Esta nova legislação reduz o recolhimento do FGTS - Fundo de Garantia por Tempo de Serviço - de 8% para 2%. Isto significa que, quando o trabalhador regido pelo contrato temporário for demitido, receberá menos recursos no FGTS que o trabalhador comum. Além disso, o trabalhador perde o pagamento da multa de 40% sobre o saldo do FGTS que o patrão hoje tem que pagar quando demite. Quando perde o emprego, o trabalhador com contrato temporário fica com uma mão na frente e outra atrás. O contrato temporário não poderá exceder o prazo de dois anos e a empresa que tiver cinquenta funcionários ou menos poderá contratar 50% do número de trabalhadores que possui pelo novo regime. As empresas que tiverem entre 50 e 199 trabalhadores poderão contratar até 35% do seu quadro de trabalhadores que possuem o contrato com prazo indeterminado. E as que possuem mais de 200 trabalhadores, até 20%.
O grande argumento do governo para aprovar este projeto é que ele irá gerar emprego e solucionará o problema do desemprego que atinge todo o país. Grande farsa. Em todos os locais onde foram implementados contratos semelhantes, como na Argentina e na Espanha, os índices de desemprego cresceram assustadoramente. O próprio presidente da Federação da Indústria do Rio de Janeiro afirmou, em entrevista a uma rádio, que este contrato não contribuirá para a geração de empregos. A única solução para esse problema é o crescimento econômico e social.

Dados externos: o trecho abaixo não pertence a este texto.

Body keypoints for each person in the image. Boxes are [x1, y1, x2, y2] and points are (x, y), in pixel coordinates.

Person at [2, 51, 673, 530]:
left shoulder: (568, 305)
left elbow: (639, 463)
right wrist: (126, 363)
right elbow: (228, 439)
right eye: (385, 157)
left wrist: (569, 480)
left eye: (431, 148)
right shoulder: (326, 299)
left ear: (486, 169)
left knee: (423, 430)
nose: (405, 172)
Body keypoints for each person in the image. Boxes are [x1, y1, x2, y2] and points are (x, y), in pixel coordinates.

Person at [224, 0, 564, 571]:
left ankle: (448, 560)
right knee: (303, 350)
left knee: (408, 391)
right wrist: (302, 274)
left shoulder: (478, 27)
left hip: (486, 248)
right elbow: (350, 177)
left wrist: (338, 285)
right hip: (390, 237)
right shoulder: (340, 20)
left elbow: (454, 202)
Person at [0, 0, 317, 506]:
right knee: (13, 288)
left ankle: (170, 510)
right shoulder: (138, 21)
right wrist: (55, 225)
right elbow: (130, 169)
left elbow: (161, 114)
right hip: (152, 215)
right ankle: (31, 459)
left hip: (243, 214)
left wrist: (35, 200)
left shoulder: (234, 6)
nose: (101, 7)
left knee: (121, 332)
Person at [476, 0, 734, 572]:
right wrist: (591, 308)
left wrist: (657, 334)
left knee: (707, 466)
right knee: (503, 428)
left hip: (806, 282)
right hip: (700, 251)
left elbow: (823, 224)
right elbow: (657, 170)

Este projeto, ao contrário do que defende o governo, fortalecerá a rotatividade da mão-de-obra. Os empresários começarão a demitir seus trabalhadores que possuem o contrato por prazo indeterminado e que possuem direitos sociais assegurados, e contratar trabalhadores por este novo contrato discriminatório.

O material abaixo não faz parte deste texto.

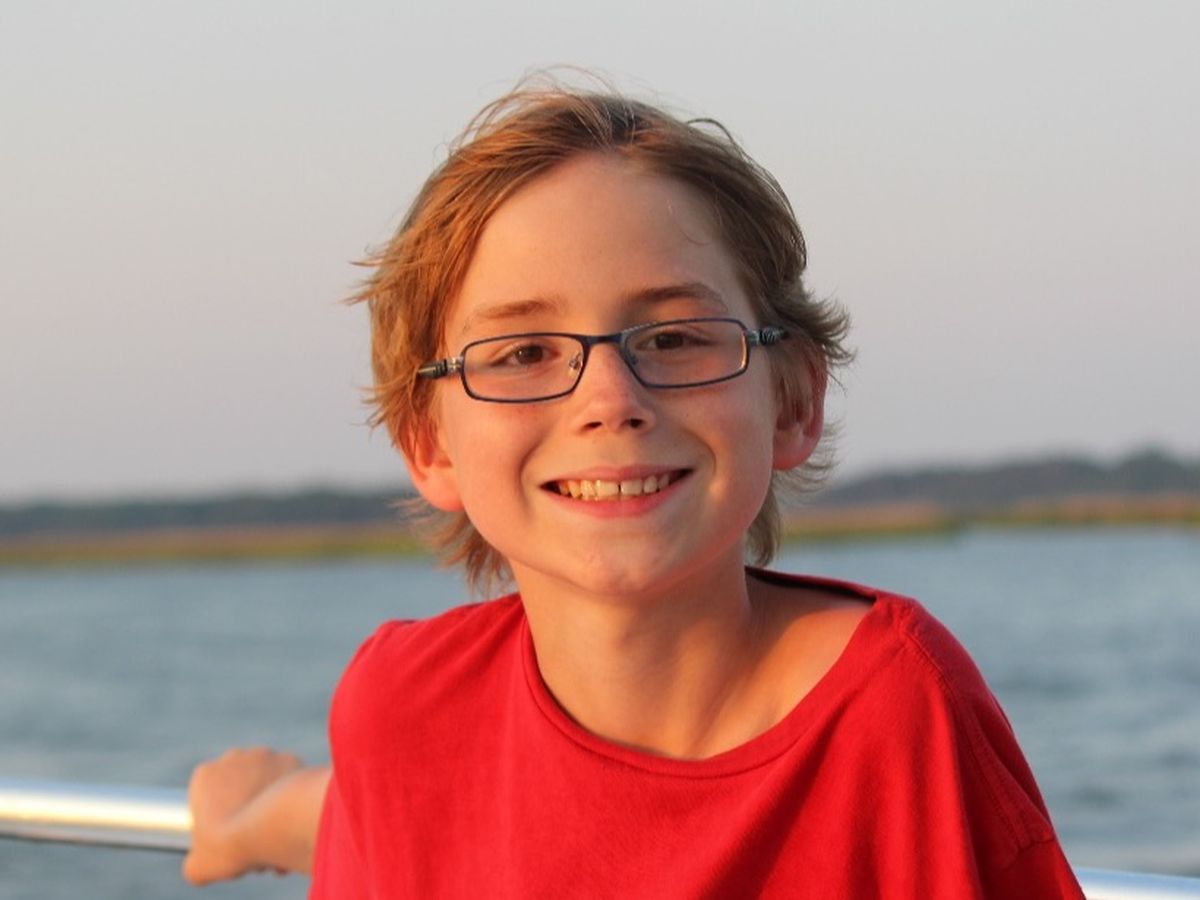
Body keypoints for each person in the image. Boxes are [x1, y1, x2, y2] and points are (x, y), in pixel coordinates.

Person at [182, 81, 1085, 898]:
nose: (610, 401)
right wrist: (246, 821)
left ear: (791, 401)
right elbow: (401, 798)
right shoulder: (404, 701)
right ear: (430, 443)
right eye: (524, 353)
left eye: (675, 338)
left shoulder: (891, 715)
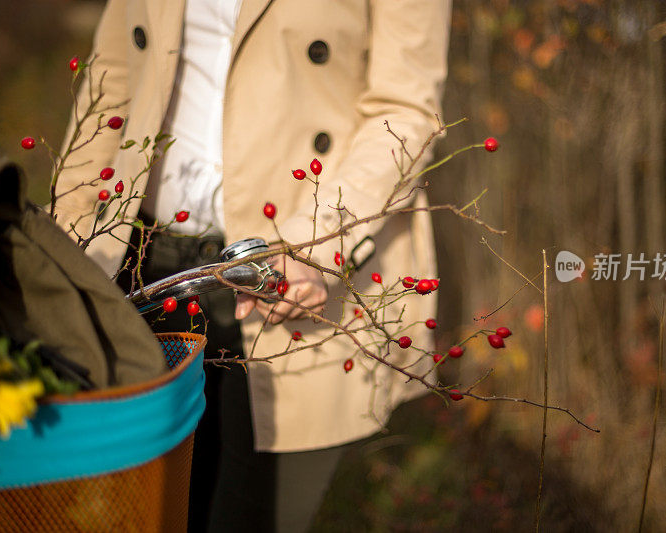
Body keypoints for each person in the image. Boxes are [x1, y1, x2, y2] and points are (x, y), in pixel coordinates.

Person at [56, 0, 451, 531]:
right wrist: (68, 232)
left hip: (290, 277)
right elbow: (114, 72)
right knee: (143, 514)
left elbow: (404, 112)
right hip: (143, 258)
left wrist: (314, 245)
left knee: (252, 515)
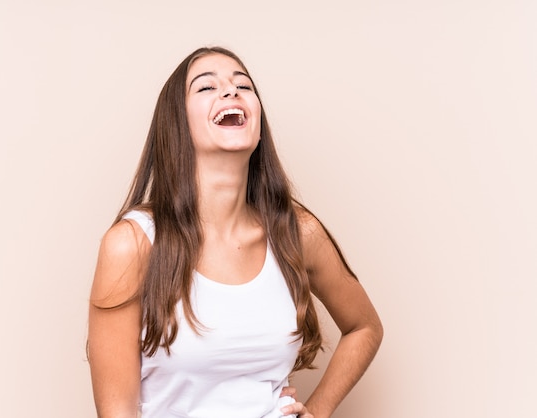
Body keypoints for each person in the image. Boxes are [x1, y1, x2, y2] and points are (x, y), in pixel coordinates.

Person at [87, 46, 383, 418]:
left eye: (243, 85)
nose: (231, 91)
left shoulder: (295, 233)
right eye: (206, 87)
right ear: (176, 124)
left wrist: (319, 411)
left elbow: (364, 327)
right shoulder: (132, 245)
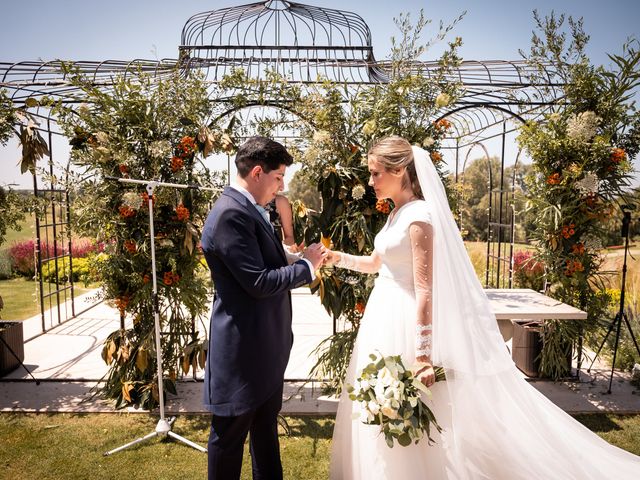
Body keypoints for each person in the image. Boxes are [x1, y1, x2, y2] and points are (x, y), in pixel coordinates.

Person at [327, 136, 640, 479]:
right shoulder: (397, 213)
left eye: (375, 173)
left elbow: (425, 290)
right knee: (381, 404)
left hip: (403, 319)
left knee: (408, 404)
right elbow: (377, 263)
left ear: (400, 170)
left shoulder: (420, 217)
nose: (371, 181)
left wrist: (422, 355)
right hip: (382, 316)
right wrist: (336, 258)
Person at [201, 136, 327, 480]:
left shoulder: (248, 209)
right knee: (228, 442)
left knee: (265, 437)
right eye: (279, 176)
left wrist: (296, 257)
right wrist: (308, 267)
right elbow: (257, 282)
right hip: (242, 355)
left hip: (264, 350)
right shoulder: (230, 214)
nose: (282, 185)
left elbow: (261, 262)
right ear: (257, 172)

Não podemos esquecer ainda que o contrato temporário abre uma brecha para que o governo realize a reforma constitucional na área trabalhista. O sonho de todo neoliberal é retirar da Constituição todos os direitos conseguidos pelos trabalhadores em anos de luta, iniciada ainda no Estado Novo de Getúlio Vargas. Esta é uma exigência do mercado globalizado que pretende desregulamentar toda e qualquer regra trabalhista que possa representar um entrave nas negociações internacionais. A mão-de-obra barata, descartável, corrompida pela necessidade de sobrevivência em um mercadoultracompetitivo, que beira à desumanidade, é um dos pontos mais caros do programa do novo capitalismo.

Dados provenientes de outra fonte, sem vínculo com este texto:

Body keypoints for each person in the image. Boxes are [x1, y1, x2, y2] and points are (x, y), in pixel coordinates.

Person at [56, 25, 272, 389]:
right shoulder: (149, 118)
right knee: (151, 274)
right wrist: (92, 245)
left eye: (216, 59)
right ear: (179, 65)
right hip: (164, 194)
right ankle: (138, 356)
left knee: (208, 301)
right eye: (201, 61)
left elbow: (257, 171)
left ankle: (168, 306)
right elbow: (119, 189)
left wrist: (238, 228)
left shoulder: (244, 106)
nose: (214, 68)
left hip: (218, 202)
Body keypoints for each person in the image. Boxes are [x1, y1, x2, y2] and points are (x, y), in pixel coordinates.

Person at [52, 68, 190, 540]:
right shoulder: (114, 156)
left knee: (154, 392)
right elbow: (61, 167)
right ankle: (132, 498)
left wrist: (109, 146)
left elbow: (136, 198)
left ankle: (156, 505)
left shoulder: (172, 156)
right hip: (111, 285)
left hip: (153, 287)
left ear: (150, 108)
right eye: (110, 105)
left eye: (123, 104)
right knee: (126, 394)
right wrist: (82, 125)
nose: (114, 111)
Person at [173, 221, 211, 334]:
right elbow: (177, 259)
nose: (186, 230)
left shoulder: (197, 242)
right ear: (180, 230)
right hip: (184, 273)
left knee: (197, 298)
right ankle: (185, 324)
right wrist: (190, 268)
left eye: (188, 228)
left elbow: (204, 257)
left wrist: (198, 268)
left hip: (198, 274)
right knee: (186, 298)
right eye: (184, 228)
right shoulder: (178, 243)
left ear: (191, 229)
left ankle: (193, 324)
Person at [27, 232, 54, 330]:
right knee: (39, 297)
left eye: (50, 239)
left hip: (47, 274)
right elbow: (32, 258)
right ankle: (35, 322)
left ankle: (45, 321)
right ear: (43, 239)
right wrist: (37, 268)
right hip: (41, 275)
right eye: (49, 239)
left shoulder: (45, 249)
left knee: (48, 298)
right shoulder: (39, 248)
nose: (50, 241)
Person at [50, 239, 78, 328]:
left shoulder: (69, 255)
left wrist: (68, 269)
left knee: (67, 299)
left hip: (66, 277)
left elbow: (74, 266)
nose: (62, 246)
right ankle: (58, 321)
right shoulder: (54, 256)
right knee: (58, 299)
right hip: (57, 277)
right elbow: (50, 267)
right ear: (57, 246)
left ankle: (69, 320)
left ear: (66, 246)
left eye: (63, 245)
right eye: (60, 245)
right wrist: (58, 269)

Para essa gente que hoje domina o governo, a economia e o mercado de trabalho, pouco importam as conquistas do trabalhador. O principal, segundo sua visão de mundo, é o lucro crescente. Estatísticas apontam que, num futuro próximo, menos de 30% dos trabalhadores do País terão emprego. Como sobreviverá essa massa, pouca importa aos idealizadores desse novo mundo. Não se trata aqui de estabelecer paranóias coletivas, mas de alertar para onde nos levam as pequenas vitórias de um governo que está inserido num sistema maior, que cultua a economia e não mede esforços para elevá-la à categoria de um deus.